Saved entries
*** Begin section ***
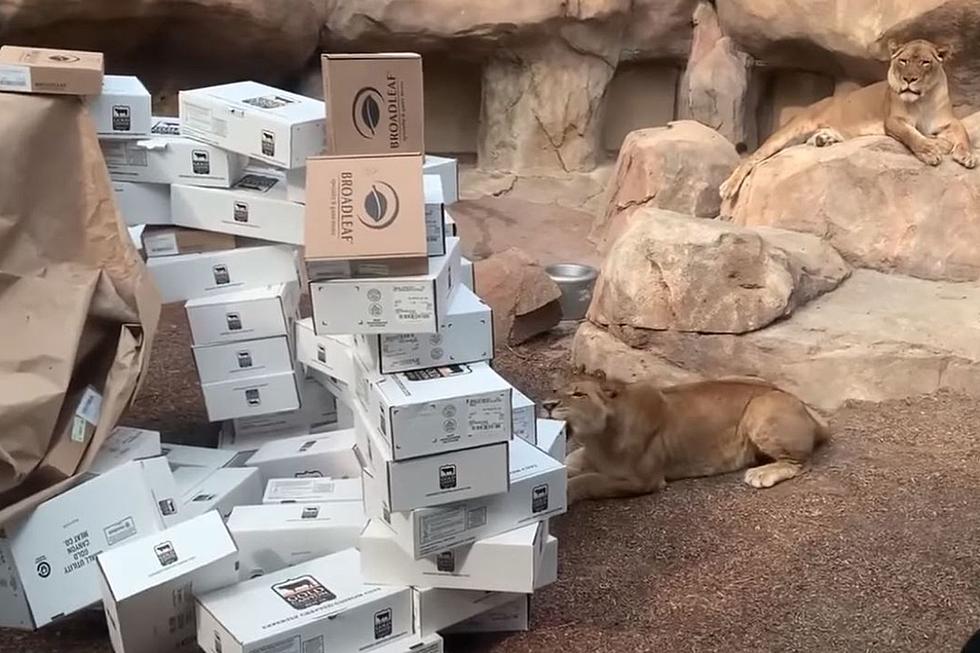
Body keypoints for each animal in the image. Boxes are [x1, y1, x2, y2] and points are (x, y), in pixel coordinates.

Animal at [548, 372, 832, 504]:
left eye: (579, 394)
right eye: (554, 390)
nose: (547, 404)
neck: (597, 439)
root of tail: (807, 409)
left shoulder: (643, 480)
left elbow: (589, 480)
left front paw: (565, 491)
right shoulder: (587, 456)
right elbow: (571, 462)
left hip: (760, 407)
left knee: (799, 463)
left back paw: (762, 473)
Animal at [716, 38, 976, 206]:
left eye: (924, 62)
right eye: (902, 61)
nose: (908, 79)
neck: (923, 100)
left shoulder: (949, 121)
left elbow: (963, 132)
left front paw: (967, 155)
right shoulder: (893, 121)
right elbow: (913, 135)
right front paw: (930, 150)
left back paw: (823, 139)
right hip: (789, 130)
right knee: (753, 158)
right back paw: (728, 186)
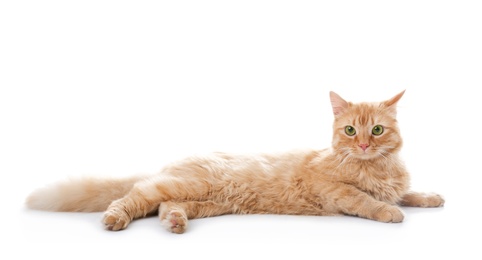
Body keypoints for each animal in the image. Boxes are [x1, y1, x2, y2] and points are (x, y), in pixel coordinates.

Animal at [25, 90, 444, 234]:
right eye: (350, 131)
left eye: (377, 131)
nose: (363, 146)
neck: (377, 166)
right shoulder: (334, 190)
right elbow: (367, 201)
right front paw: (390, 213)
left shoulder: (394, 185)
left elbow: (408, 194)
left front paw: (431, 198)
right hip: (187, 185)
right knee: (135, 195)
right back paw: (116, 218)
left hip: (207, 202)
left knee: (163, 206)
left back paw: (175, 223)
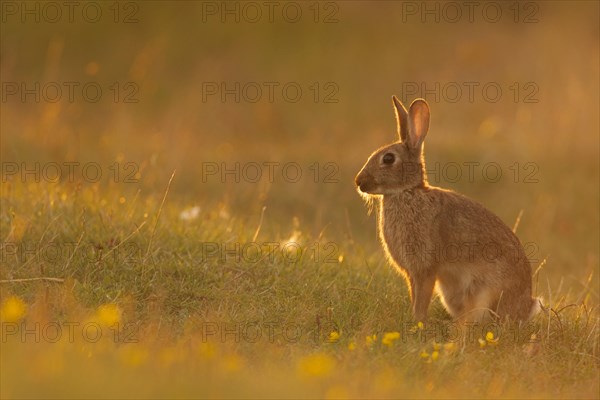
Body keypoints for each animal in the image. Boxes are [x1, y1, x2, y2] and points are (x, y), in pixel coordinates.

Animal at [354, 96, 540, 322]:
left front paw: (417, 321)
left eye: (388, 158)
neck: (407, 192)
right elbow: (414, 294)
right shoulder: (413, 273)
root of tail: (525, 310)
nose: (358, 181)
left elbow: (421, 297)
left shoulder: (425, 268)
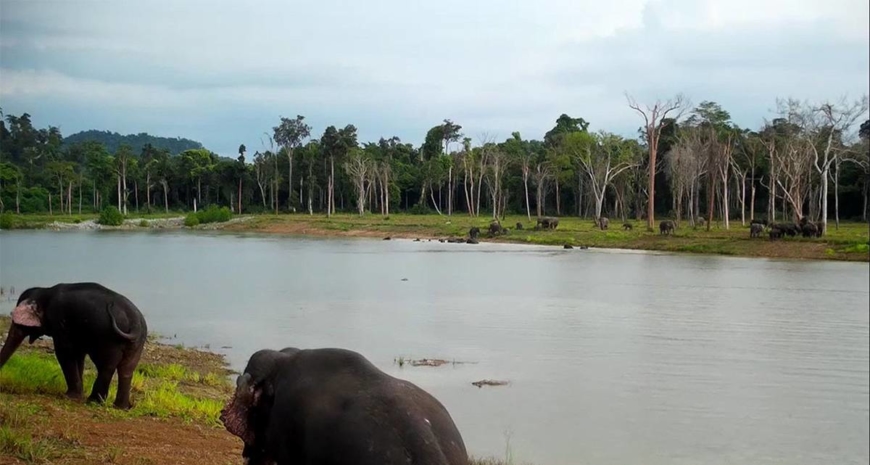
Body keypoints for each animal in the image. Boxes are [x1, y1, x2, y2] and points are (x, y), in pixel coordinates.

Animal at [0, 280, 148, 408]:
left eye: (17, 325)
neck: (45, 291)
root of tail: (134, 323)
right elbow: (79, 355)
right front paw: (78, 393)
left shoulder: (60, 322)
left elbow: (64, 352)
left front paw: (70, 396)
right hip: (136, 342)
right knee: (126, 370)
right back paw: (121, 407)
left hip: (109, 338)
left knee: (106, 366)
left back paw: (93, 401)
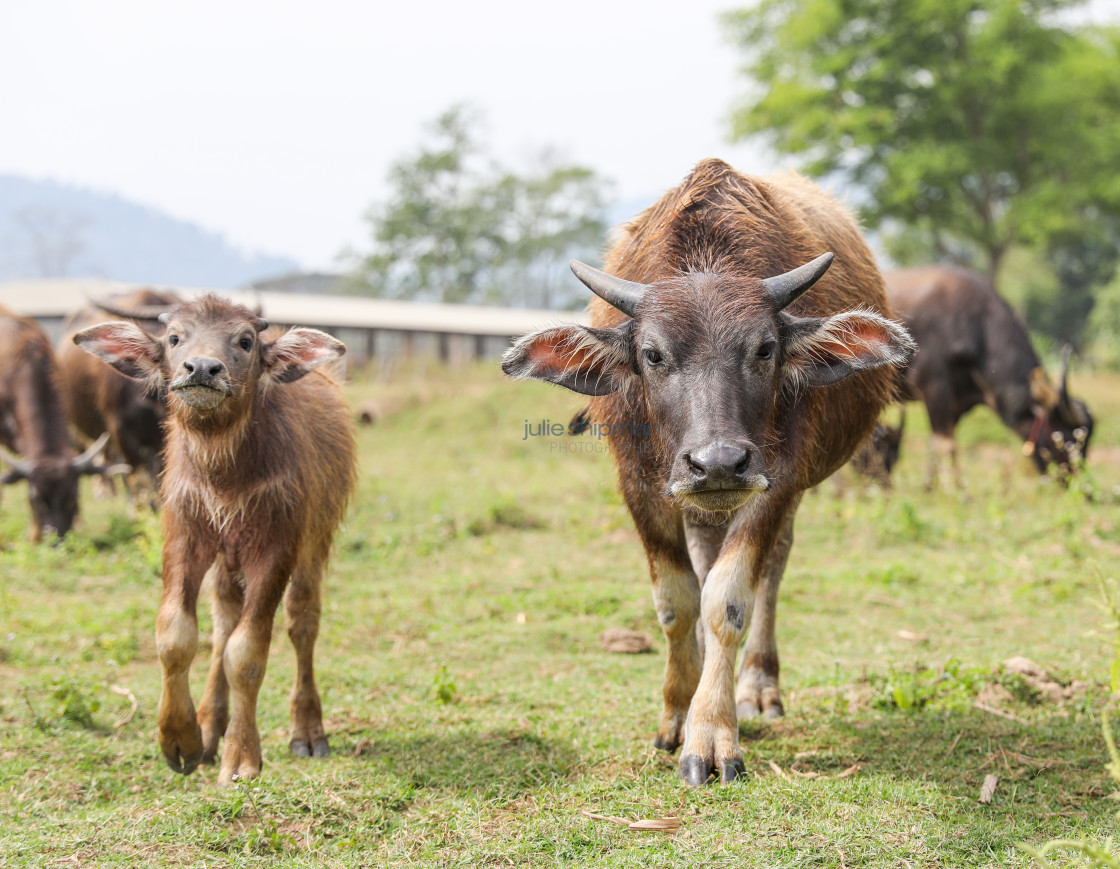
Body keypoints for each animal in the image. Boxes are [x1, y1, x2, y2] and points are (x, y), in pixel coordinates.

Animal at [75, 295, 353, 783]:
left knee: (302, 622)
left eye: (245, 341)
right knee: (223, 622)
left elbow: (247, 653)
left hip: (313, 546)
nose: (202, 368)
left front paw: (241, 757)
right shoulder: (185, 536)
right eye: (174, 338)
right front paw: (180, 738)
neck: (222, 471)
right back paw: (209, 724)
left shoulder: (276, 549)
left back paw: (307, 731)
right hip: (226, 562)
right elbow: (176, 634)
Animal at [504, 159, 913, 783]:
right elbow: (677, 601)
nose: (718, 462)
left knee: (772, 567)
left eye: (765, 349)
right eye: (653, 354)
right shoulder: (641, 485)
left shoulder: (777, 480)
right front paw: (677, 710)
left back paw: (759, 685)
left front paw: (712, 732)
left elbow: (728, 600)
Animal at [882, 264, 1093, 488]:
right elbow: (946, 444)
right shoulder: (934, 389)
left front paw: (930, 488)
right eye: (1064, 437)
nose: (1078, 482)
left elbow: (936, 444)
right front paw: (957, 491)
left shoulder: (956, 404)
*** End section ***
TASK REQUIREMENTS: Whenever a line of the data holds the string "back", pick that line out.

THE ANSWER:
left back paw: (762, 473)
left back paw: (823, 139)
right back paw: (728, 186)
right back paw: (116, 218)
left back paw: (175, 223)
right back paw: (121, 407)
left back paw: (93, 401)
right back paw: (209, 724)
left back paw: (307, 731)
left back paw: (759, 685)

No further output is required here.